**WORK REQUEST:**
From the line with "autoridades municipales y" to the final line of the data below, please write out every line exactly, with no pictures.

──────── DATASET EXTRACT ────────

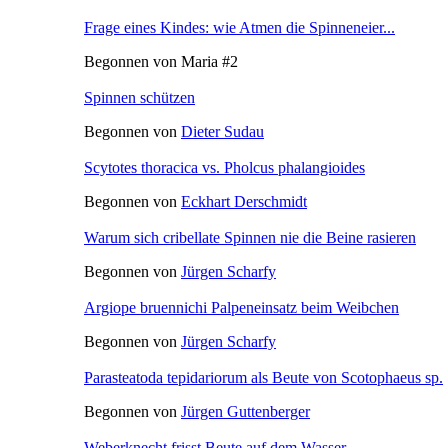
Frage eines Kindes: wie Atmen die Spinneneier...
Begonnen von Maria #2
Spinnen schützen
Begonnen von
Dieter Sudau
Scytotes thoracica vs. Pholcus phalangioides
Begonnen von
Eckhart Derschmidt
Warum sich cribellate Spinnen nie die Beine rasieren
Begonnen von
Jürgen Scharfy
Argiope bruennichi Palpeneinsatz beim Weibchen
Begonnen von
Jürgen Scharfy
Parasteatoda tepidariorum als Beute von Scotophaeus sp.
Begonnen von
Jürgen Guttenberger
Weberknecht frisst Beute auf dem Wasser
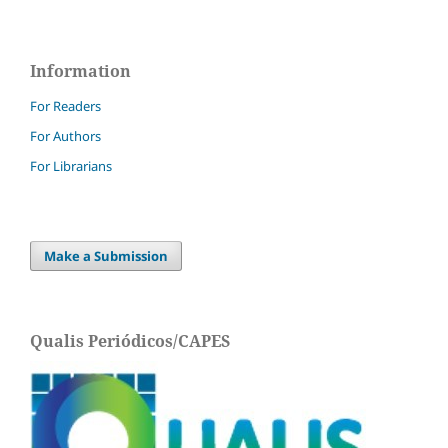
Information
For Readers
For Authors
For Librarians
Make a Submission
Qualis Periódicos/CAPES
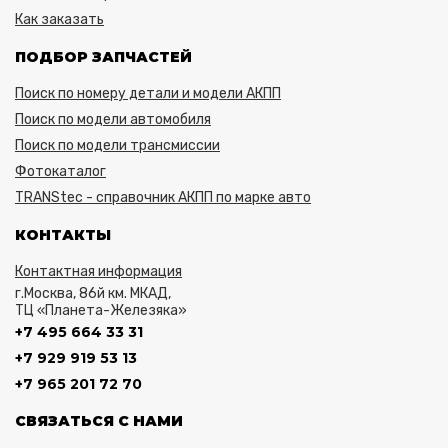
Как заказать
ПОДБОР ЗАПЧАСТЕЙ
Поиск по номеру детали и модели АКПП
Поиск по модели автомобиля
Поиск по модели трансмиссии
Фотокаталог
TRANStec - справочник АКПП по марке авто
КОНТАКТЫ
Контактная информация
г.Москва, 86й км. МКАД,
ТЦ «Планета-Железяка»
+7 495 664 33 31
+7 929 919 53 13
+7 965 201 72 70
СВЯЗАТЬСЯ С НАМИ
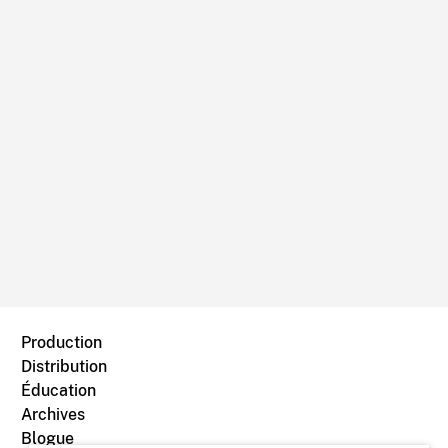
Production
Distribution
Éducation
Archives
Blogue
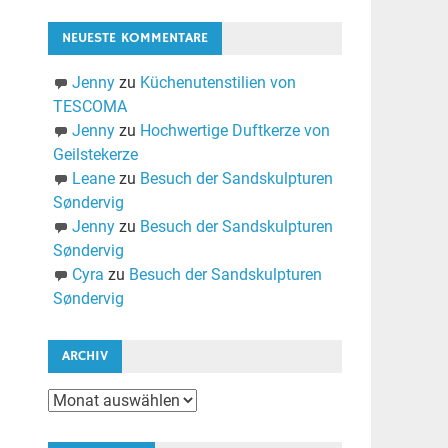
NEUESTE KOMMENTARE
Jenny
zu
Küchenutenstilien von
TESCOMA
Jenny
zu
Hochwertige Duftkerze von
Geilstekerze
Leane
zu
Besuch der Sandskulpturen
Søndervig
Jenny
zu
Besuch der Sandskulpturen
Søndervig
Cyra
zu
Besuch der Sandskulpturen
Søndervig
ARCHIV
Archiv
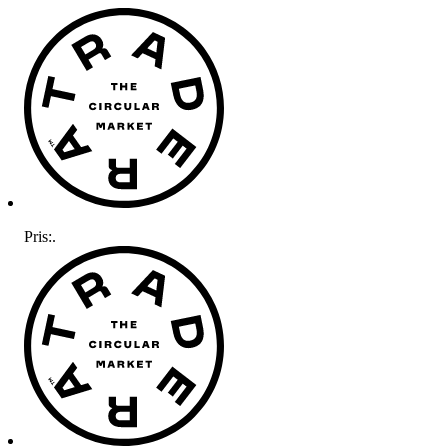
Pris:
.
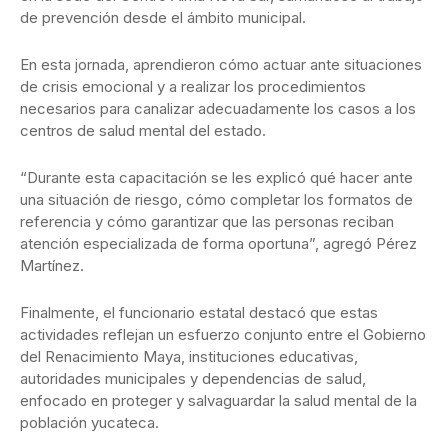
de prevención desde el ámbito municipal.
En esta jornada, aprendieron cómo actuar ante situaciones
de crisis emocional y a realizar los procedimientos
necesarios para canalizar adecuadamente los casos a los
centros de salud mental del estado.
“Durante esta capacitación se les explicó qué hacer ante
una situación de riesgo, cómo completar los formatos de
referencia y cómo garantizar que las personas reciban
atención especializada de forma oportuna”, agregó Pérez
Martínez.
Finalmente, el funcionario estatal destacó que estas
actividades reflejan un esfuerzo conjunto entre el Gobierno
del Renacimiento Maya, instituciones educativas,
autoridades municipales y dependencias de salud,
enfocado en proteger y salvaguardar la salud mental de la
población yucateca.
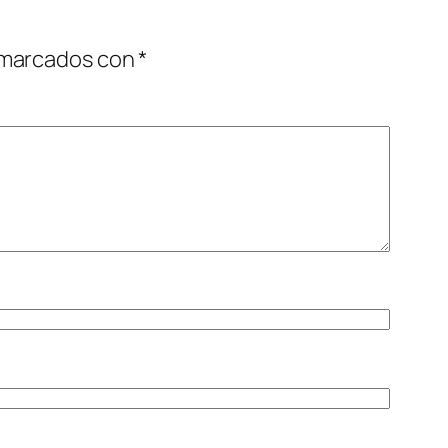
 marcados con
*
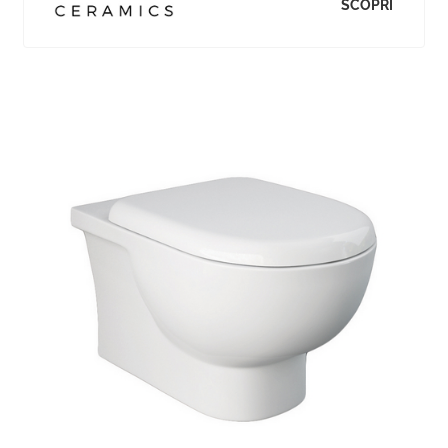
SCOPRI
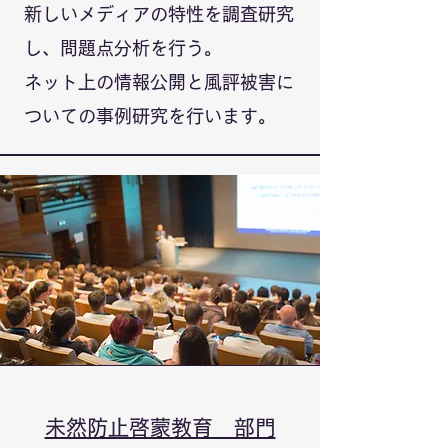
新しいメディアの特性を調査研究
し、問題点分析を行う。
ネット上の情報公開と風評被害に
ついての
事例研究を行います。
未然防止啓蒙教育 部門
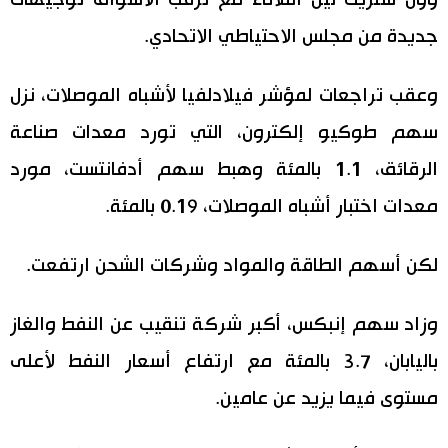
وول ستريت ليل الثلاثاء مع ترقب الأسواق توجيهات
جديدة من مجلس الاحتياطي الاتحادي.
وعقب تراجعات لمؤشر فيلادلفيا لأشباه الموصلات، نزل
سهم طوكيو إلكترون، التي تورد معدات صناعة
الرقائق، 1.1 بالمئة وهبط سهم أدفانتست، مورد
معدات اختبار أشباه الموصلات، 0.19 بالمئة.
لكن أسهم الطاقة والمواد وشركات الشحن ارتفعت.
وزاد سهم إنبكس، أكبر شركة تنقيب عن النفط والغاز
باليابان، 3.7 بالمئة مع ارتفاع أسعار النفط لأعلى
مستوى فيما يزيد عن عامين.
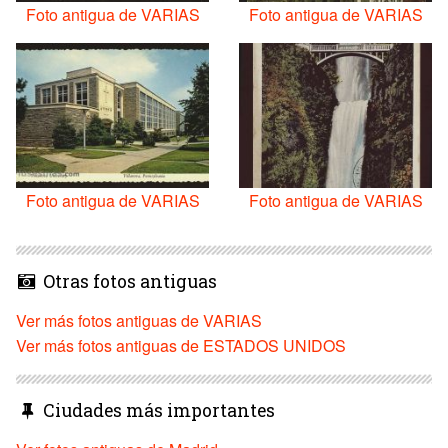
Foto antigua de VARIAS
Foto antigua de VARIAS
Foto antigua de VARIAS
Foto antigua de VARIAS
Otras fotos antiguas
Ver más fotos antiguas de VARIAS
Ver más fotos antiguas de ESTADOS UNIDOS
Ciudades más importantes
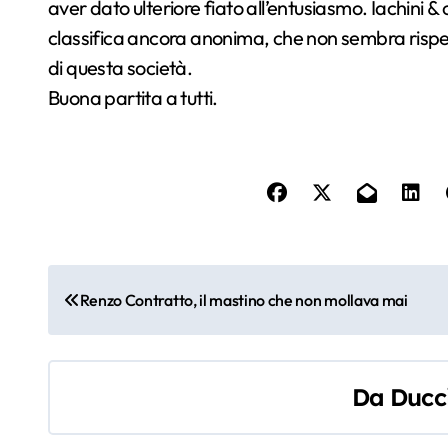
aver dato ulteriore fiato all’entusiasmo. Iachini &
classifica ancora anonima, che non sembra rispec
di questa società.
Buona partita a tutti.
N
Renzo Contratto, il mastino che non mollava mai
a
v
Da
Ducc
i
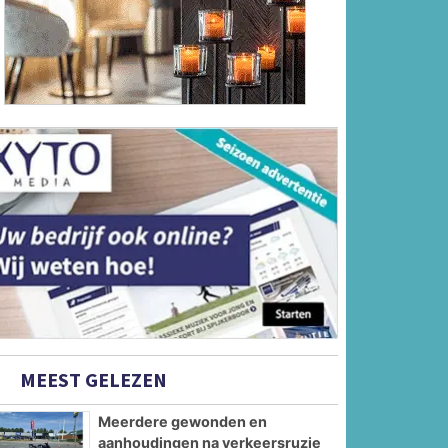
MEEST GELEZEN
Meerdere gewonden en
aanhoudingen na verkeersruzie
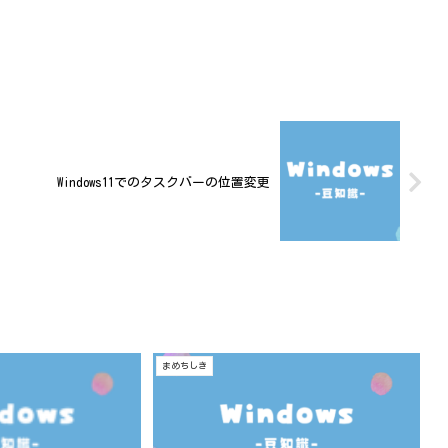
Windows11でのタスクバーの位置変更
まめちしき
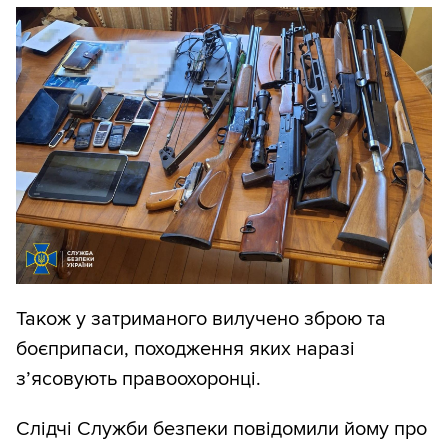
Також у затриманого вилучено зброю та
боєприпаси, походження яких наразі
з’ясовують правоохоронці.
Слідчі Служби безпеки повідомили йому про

────────

**THE COMPLETED TASK:**
autoridades municipales y dependencias de salud,
enfocado en proteger y salvaguardar la salud mental de la
población yucateca.
 marcados con
*
SCOPRI
新しいメディアの特性を調査研究
し、問題点分析を行う。
ネット上の情報公開と風評被害に
ついての
事例研究を行います。
未然防止啓蒙教育 部門
وول ستريت ليل الثلاثاء مع ترقب الأسواق توجيهات
جديدة من مجلس الاحتياطي الاتحادي.
وعقب تراجعات لمؤشر فيلادلفيا لأشباه الموصلات، نزل
سهم طوكيو إلكترون، التي تورد معدات صناعة
الرقائق، 1.1 بالمئة وهبط سهم أدفانتست، مورد
معدات اختبار أشباه الموصلات، 0.19 بالمئة.
لكن أسهم الطاقة والمواد وشركات الشحن ارتفعت.
وزاد سهم إنبكس، أكبر شركة تنقيب عن النفط والغاز
باليابان، 3.7 بالمئة مع ارتفاع أسعار النفط لأعلى
مستوى فيما يزيد عن عامين.
Foto antigua de VARIAS
Foto antigua de VARIAS
Foto antigua de VARIAS
Foto antigua de VARIAS
Otras fotos antiguas
Ver más fotos antiguas de VARIAS
Ver más fotos antiguas de ESTADOS UNIDOS
Ciudades más importantes
aver dato ulteriore fiato all’entusiasmo. Iachini &
classifica ancora anonima, che non sembra rispec
di questa società.
Buona partita a tutti.
N
Renzo Contratto, il mastino che non mollava mai
a
v
Da
Ducc
i
MEEST GELEZEN
Meerdere gewonden en
aanhoudingen na verkeersruzie
Windows11でのタスクバーの位置変更
まめちしき
Також у затриманого вилучено зброю та
боєприпаси, походження яких наразі
з’ясовують правоохоронці.
Слідчі Служби безпеки повідомили йому про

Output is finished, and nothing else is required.